Exercise details
If a line in the material below has the string "Alımı", copy it out.

Extracted material
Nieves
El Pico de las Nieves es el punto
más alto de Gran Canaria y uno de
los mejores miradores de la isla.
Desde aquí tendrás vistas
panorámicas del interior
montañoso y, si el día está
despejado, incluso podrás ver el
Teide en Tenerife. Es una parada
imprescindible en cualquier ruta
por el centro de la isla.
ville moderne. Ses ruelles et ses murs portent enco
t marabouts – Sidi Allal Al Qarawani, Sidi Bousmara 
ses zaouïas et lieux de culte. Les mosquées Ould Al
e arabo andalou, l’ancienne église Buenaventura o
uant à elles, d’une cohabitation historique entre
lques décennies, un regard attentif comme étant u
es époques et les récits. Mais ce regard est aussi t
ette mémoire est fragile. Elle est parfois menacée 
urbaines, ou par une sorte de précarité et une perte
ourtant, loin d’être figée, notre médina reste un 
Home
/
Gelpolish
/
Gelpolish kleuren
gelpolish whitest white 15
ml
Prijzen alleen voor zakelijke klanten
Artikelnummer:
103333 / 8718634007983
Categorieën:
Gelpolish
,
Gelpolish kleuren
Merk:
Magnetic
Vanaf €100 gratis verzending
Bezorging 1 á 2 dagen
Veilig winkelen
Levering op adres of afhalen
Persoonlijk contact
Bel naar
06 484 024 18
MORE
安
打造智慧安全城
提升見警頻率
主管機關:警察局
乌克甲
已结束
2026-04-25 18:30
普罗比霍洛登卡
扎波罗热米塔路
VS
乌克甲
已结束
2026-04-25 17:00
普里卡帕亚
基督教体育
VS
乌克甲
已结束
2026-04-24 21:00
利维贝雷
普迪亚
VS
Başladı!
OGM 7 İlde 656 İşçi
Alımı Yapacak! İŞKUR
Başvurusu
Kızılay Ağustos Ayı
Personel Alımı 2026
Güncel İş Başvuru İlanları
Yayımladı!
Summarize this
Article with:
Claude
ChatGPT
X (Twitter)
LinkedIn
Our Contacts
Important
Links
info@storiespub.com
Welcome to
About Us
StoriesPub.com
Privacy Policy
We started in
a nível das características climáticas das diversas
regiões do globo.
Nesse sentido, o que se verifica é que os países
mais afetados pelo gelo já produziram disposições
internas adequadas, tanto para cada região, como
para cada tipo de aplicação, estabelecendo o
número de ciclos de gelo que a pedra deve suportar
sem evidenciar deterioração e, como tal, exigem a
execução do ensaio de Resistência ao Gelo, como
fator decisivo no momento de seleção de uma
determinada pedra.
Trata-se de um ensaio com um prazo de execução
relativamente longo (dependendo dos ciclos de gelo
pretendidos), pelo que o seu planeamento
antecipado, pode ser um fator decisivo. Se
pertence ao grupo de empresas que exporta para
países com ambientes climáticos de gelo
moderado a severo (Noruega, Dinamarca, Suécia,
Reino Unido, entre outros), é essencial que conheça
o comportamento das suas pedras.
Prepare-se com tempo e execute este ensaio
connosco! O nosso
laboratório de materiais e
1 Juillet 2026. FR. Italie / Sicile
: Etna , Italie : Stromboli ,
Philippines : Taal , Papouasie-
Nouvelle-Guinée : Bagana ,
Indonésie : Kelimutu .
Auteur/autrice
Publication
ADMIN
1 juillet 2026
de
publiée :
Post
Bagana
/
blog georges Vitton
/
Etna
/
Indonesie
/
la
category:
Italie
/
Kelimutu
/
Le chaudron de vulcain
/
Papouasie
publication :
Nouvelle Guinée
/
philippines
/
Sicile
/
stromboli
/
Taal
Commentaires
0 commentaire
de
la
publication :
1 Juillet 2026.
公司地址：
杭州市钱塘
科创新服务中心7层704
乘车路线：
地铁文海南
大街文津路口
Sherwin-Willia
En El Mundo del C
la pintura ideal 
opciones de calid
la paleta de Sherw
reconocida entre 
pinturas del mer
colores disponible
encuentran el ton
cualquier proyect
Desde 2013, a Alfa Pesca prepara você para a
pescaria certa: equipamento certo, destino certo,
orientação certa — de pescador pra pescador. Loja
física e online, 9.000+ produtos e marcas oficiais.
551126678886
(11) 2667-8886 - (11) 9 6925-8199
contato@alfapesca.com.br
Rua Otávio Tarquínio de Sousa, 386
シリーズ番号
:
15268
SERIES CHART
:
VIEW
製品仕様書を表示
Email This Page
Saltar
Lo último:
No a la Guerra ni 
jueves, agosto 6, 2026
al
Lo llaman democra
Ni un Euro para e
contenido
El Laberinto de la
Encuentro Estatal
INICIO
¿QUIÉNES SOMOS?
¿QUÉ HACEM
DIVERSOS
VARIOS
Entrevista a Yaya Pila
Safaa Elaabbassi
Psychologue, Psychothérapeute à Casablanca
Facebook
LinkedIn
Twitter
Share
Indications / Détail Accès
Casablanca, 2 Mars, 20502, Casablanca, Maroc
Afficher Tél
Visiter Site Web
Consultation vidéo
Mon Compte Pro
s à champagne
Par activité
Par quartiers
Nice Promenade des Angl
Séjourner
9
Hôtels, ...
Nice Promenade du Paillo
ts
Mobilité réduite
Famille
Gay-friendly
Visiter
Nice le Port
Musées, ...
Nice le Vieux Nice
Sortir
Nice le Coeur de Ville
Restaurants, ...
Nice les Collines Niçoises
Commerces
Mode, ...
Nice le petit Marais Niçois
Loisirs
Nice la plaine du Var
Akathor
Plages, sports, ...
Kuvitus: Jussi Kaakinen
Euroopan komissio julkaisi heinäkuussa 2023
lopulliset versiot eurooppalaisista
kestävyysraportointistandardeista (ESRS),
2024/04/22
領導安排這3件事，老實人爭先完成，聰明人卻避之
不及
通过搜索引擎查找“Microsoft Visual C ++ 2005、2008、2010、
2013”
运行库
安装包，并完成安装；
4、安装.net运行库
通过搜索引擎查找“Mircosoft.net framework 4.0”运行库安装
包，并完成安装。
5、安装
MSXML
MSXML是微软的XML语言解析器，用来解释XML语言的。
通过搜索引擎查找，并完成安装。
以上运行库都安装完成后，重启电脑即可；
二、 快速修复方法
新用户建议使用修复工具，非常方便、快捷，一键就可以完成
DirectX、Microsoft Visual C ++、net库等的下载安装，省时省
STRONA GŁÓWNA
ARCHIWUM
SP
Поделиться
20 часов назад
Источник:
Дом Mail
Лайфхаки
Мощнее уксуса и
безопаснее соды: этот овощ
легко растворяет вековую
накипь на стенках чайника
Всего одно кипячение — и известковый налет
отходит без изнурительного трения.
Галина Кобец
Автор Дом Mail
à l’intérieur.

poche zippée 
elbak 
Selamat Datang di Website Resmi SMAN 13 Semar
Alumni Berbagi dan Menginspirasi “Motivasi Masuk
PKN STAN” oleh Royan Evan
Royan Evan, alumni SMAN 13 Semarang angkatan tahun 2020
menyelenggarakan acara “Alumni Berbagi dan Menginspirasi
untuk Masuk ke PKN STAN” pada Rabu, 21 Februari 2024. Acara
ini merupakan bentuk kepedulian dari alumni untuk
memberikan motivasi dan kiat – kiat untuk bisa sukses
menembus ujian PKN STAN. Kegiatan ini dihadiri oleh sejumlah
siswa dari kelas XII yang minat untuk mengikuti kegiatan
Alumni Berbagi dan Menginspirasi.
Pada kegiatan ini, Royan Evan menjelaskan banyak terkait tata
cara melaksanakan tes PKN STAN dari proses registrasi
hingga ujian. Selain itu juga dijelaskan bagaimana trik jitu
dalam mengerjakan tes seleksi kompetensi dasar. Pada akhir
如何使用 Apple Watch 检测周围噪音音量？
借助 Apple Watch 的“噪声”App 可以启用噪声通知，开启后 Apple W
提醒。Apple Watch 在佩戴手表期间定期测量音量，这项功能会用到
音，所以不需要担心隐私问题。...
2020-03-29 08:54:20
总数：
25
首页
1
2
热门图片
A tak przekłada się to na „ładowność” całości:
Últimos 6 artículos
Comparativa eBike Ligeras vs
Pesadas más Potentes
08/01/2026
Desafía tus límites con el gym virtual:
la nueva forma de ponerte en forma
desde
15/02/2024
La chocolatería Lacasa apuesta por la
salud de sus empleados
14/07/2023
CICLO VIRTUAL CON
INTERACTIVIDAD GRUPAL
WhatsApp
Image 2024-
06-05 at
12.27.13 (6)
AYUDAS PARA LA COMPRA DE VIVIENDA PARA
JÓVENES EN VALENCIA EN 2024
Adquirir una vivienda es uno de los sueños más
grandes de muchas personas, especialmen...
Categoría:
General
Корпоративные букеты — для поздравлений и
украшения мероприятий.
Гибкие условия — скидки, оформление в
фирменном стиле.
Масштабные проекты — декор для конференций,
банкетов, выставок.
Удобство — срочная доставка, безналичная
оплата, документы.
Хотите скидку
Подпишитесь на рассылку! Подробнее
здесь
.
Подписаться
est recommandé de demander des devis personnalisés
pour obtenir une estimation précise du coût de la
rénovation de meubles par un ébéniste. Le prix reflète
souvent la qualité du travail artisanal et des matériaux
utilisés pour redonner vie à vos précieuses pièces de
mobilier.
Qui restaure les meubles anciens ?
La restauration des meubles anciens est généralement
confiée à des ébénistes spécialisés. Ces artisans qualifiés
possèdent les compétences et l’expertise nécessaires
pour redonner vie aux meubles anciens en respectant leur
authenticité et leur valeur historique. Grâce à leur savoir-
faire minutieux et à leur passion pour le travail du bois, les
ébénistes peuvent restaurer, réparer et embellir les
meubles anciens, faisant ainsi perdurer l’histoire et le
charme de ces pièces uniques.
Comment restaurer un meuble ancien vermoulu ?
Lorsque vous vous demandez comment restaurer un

Response area
Alımı Yapacak! İŞKUR
Personel Alımı 2026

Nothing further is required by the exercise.